By JIM ABRAMS, Associated news Press Writer



WASHINGTON -- Legislation to strengthen monitoring of Chinese trade practices was defeated in the House Tuesday, a victim of a larger political battle over passage of a free trade agreement with Central America.

House Democrats, while agreeing on the need for safeguards against China's unfair trading, accused the Republican majority of trying to rush through the bill in order to secure wavering votes for the Central American Free Trade Agreement, which is expected to reach the House floor this week.

"This bill has nothing to do with China. It has everything to do with getting votes for DR-CAFTA," Rep. Charles Rangel, D-N.Y., top Democrat on the Ways and Means Committee, said in reference to the trade deal with the Dominican Republic, Costa Rica, El Salvador, Guatemala, Honduras and Nicaragua.

The vote was 240-186 for the bill, short of the two-thirds majority needed under a special procedure, normally for non-controversial bills, that limits debate time and does not allow amendments.

Rep. Phil English. R-Pa., author of the legislation, questioned the Democratic opposition, saying his bill would "send a strong signal to Beijing that Congress will not sit idly by while China's mercantilist trade policy injures U.S. employers and costs us jobs."

English has acknowledged that the decision by the Republican leadership to move quickly on his China bill made it easier for him and others with concerns about the government's enforcement of trade policies to support the Central American agreement.


English's bill, which could still be reintroduced under regular procedures, would make it easier to apply U.S. countervailing duty law to subsidized exports from non-market economies such as China and establish a monitoring system of China's compliance with trade obligations on intellectual property rights and market access for U.S. goods.

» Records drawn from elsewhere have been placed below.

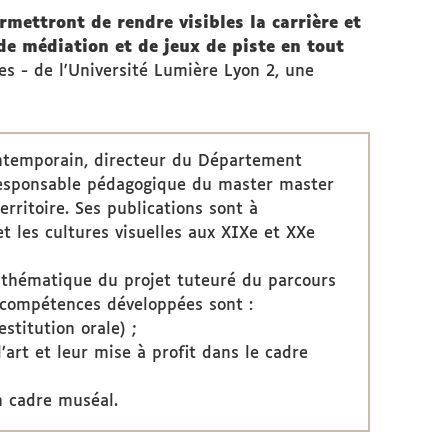
mettront de rendre visibles la carrière et
 de médiation et de jeux de piste en tout
les - de l'Université Lumière Lyon 2, une
contemporain, directeur du Département
responsable pédagogique du master master
erritoire. Ses publications sont à
et les cultures visuelles aux XIXe et XXe
 thématique du projet tuteuré du parcours
es compétences développées sont :
estitution orale) ;
’art et leur mise à profit dans le cadre
n cadre muséal.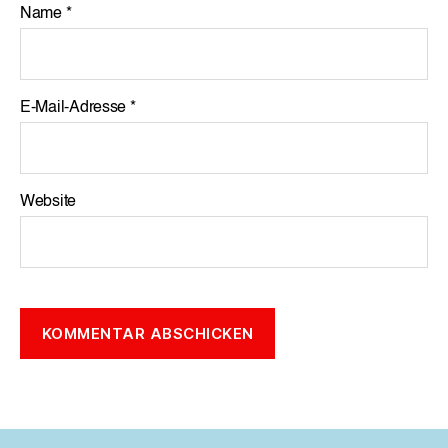
Name
*
E-Mail-Adresse
*
Website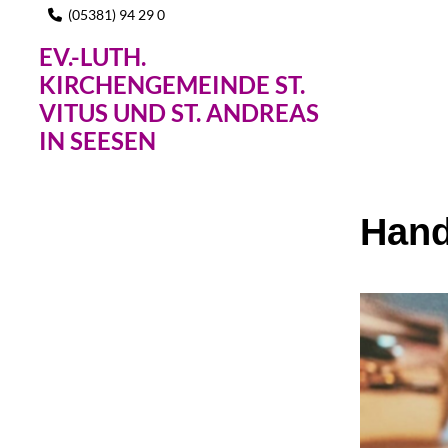
(05381) 94 29 0

EV.-LUTH.
KIRCHENGEMEINDE ST.
VITUS UND ST. ANDREAS
IN SEESEN
Hand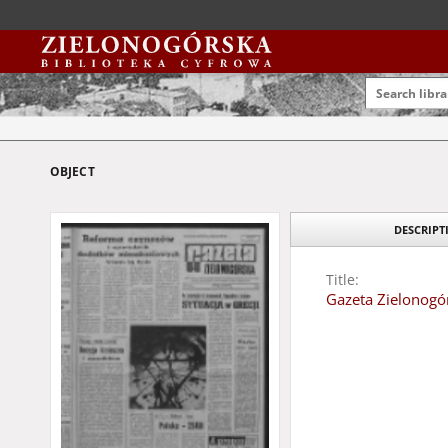
OBJECT
DESCRIPT
Title:
Gazeta Zielonogór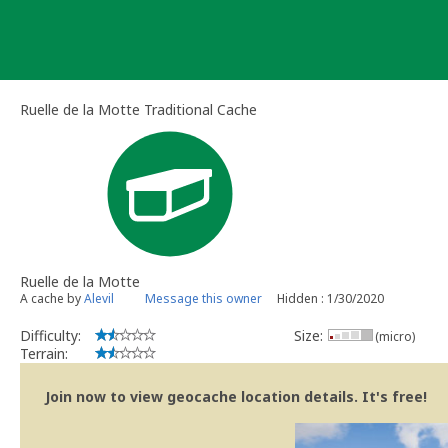
Skip
to
content
Ruelle de la Motte Traditional Cache
Ruelle de la Motte
A cache by
Alevil
Message this owner
Hidden : 1/30/2020
Difficulty:
Size:
(micro)
Terrain:
Join now to view geocache location details. It's free!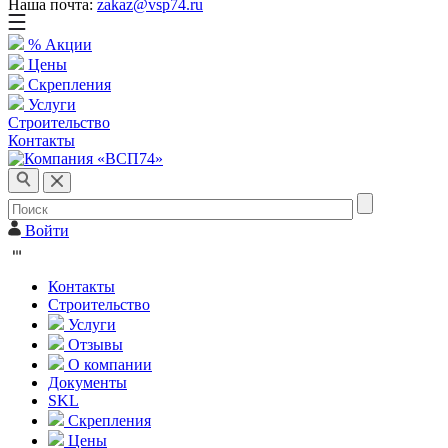
Наша почта:
zakaz@vsp74.ru
% Акции
Цены
Скрепления
Услуги
Строительство
Контакты
Войти
Контакты
Строительство
Услуги
Отзывы
О компании
Документы
SKL
Скрепления
Цены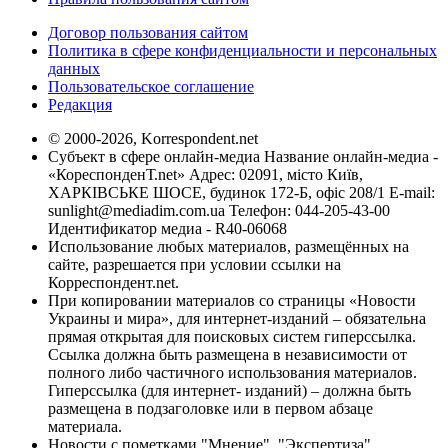
Договор пользования сайтом
Политика в сфере конфиденциальности и персональных
данных
Пользовательское соглашение
Редакция
© 2000-2026, Korrespondent.net
Субъект в сфере онлайн-медиа Название онлайн-медиа -
«КореспонденТ.net» Адрес: 02091, місто Київ,
ХАРКІВСЬКЕ ШОСЕ, будинок 172-Б, офіс 208/1 E-mail:
sunlight@mediadim.com.ua
Телефон: 044-205-43-00
Идентификатор медиа - R40-06068
Использование любых материалов, размещённых на
сайте, разрешается при условии ссылки на
Корреспондент.net.
При копировании материалов со страницы «Новости
Украины и мира», для интернет-изданий – обязательна
прямая открытая для поисковых систем гиперссылка.
Ссылка должна быть размещена в независимости от
полного либо частичного использования материалов.
Гиперссылка (для интернет- изданий) – должна быть
размещена в подзаголовке или в первом абзаце
материала.
Новости с пометками "Мнение", "Экспертиза",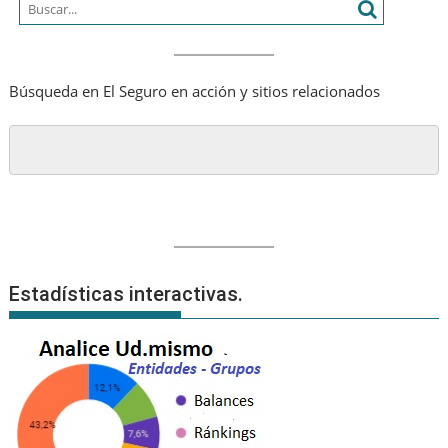
Búsqueda en El Seguro en acción y sitios relacionados
Estadísticas interactivas.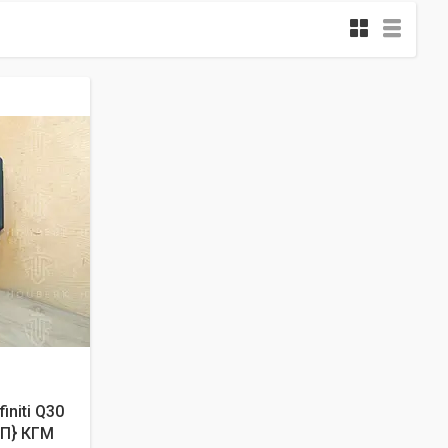
initi Q30
КПП} КГМ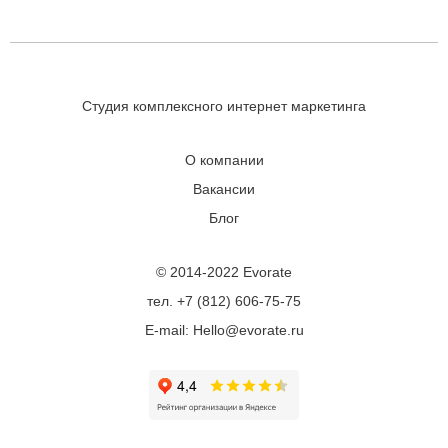
Студия комплексного интернет маркетинга
О компании
Вакансии
Блог
© 2014-2022 Evorate
тел. +7 (812) 606-75-75
E-mail: Hello@evorate.ru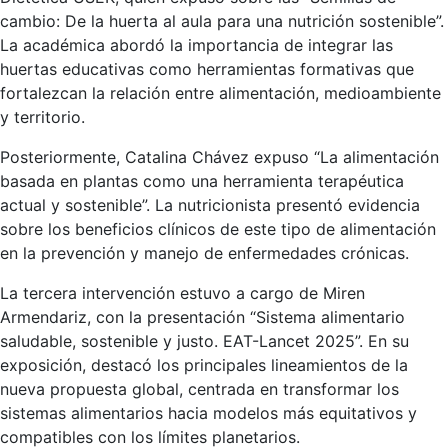
cambio: De la huerta al aula para una nutrición sostenible”.
La académica abordó la importancia de integrar las
huertas educativas como herramientas formativas que
fortalezcan la relación entre alimentación, medioambiente
y territorio.
Posteriormente, Catalina Chávez expuso “La alimentación
basada en plantas como una herramienta terapéutica
actual y sostenible”. La nutricionista presentó evidencia
sobre los beneficios clínicos de este tipo de alimentación
en la prevención y manejo de enfermedades crónicas.
La tercera intervención estuvo a cargo de Miren
Armendariz, con la presentación “Sistema alimentario
saludable, sostenible y justo. EAT-Lancet 2025”. En su
exposición, destacó los principales lineamientos de la
nueva propuesta global, centrada en transformar los
sistemas alimentarios hacia modelos más equitativos y
compatibles con los límites planetarios.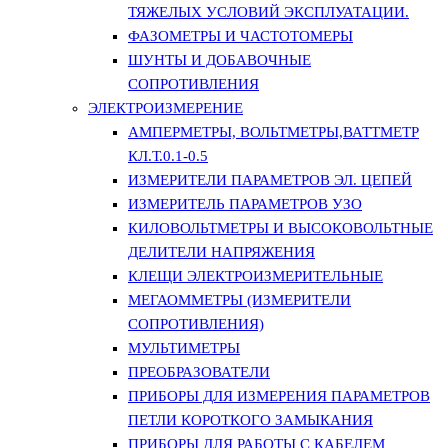
ТЯЖЕЛЫХ УСЛОВИЙ ЭКСПЛУАТАЦИИ.
ФАЗОМЕТРЫ И ЧАСТОТОМЕРЫ
ШУНТЫ И ДОБАВОЧНЫЕ
СОПРОТИВЛЕНИЯ
ЭЛЕКТРОИЗМЕРЕНИЕ
АМПЕРМЕТРЫ, ВОЛЬТМЕТРЫ,ВАТТМЕТР
КЛ.Т.0.1-0.5
ИЗМЕРИТЕЛИ ПАРАМЕТРОВ ЭЛ. ЦЕПЕЙ
ИЗМЕРИТЕЛЬ ПАРАМЕТРОВ УЗО
КИЛОВОЛЬТМЕТРЫ И ВЫСОКОВОЛЬТНЫЕ
ДЕЛИТЕЛИ НАПРЯЖЕНИЯ
КЛЕЩИ ЭЛЕКТРОИЗМЕРИТЕЛЬНЫЕ
МЕГАОММЕТРЫ (ИЗМЕРИТЕЛИ
СОПРОТИВЛЕНИЯ)
МУЛЬТИМЕТРЫ
ПРЕОБРАЗОВАТЕЛИ
ПРИБОРЫ ДЛЯ ИЗМЕРЕНИЯ ПАРАМЕТРОВ
ПЕТЛИ КОРОТКОГО ЗАМЫКАНИЯ
ПРИБОРЫ ДЛЯ РАБОТЫ С КАБЕЛЕМ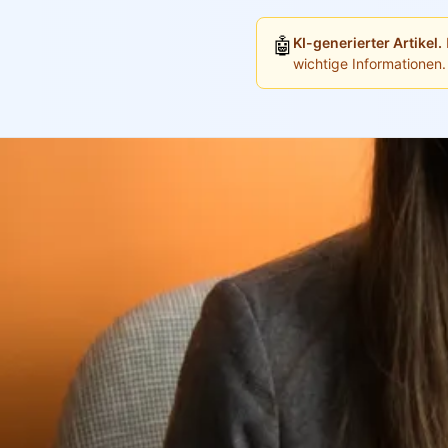
🤖
KI-generierter Artikel.
wichtige Informationen.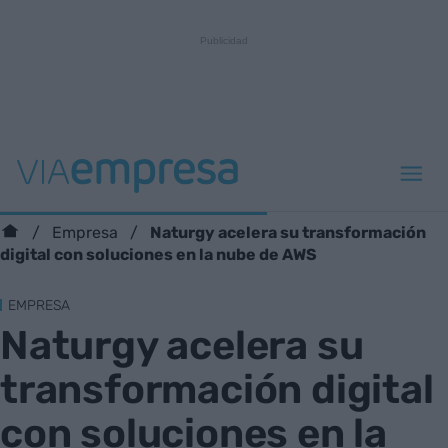
Naturgy acelera su transformación
Empresa
digital con soluciones en la nube de AWS
EMPRESA
Naturgy acelera su
transformación digital
con soluciones en la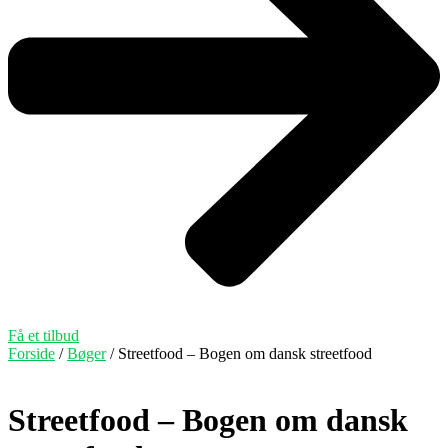
Få et tilbud
Forside
/
Bøger
/ Streetfood – Bogen om dansk streetfood
Streetfood – Bogen om dansk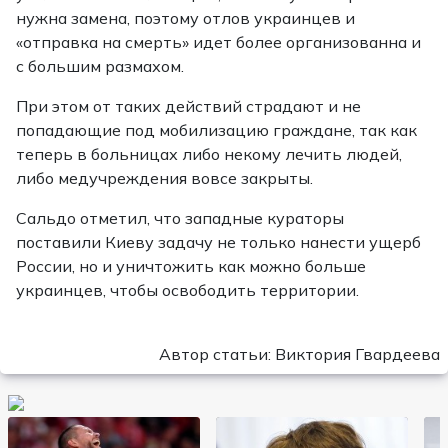
нужна замена, поэтому отлов украинцев и
«отправка на смерть» идет более организованна и
с большим размахом.
При этом от таких действий страдают и не
попадающие под мобилизацию граждане, так как
теперь в больницах либо некому лечить людей,
либо медучреждения вовсе закрыты.
Сальдо отметил, что западные кураторы
поставили Киеву задачу не только нанести ущерб
России, но и уничтожить как можно больше
украинцев, чтобы освободить территории.
Автор статьи: Виктория Гвардеева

It would also require the Treasury Department to submit a report to Congress every six month analyzing the application of the new exchange rate mechanism just adopted by China.

Democrats were also upset that they were not allowed to offer their alternative bill for dealing with Chinese trade practices. They argued that their version would be more effective in addressing the issues that contributed to China's $162 billion trade surplus with the United States last year.